Excerpts from a dataset

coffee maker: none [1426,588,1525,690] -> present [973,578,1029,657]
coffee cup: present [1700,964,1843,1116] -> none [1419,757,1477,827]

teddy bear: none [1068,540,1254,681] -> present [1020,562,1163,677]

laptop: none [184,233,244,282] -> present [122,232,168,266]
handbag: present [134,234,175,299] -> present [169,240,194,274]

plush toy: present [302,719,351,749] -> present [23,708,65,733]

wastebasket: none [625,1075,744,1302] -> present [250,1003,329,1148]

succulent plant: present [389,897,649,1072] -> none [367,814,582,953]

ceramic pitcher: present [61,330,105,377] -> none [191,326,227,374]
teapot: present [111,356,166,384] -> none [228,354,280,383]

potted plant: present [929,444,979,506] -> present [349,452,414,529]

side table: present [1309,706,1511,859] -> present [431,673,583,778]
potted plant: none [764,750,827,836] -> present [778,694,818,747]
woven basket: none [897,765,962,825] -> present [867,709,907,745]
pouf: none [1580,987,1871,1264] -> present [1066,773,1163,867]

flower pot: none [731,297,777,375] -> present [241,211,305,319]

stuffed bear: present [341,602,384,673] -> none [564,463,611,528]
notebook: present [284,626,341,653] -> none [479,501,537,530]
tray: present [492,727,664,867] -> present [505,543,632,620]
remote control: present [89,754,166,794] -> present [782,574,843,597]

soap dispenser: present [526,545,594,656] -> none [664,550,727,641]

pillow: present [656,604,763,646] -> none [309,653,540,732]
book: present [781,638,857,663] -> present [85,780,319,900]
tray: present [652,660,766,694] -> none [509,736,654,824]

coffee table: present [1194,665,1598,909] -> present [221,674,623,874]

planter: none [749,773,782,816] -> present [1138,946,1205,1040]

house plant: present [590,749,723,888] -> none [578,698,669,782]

◆ Exercise goal:
From the records above, pull every line that has the string "bear" and copy it.

◆ Response to the exercise:
teddy bear: none [1068,540,1254,681] -> present [1020,562,1163,677]
stuffed bear: present [341,602,384,673] -> none [564,463,611,528]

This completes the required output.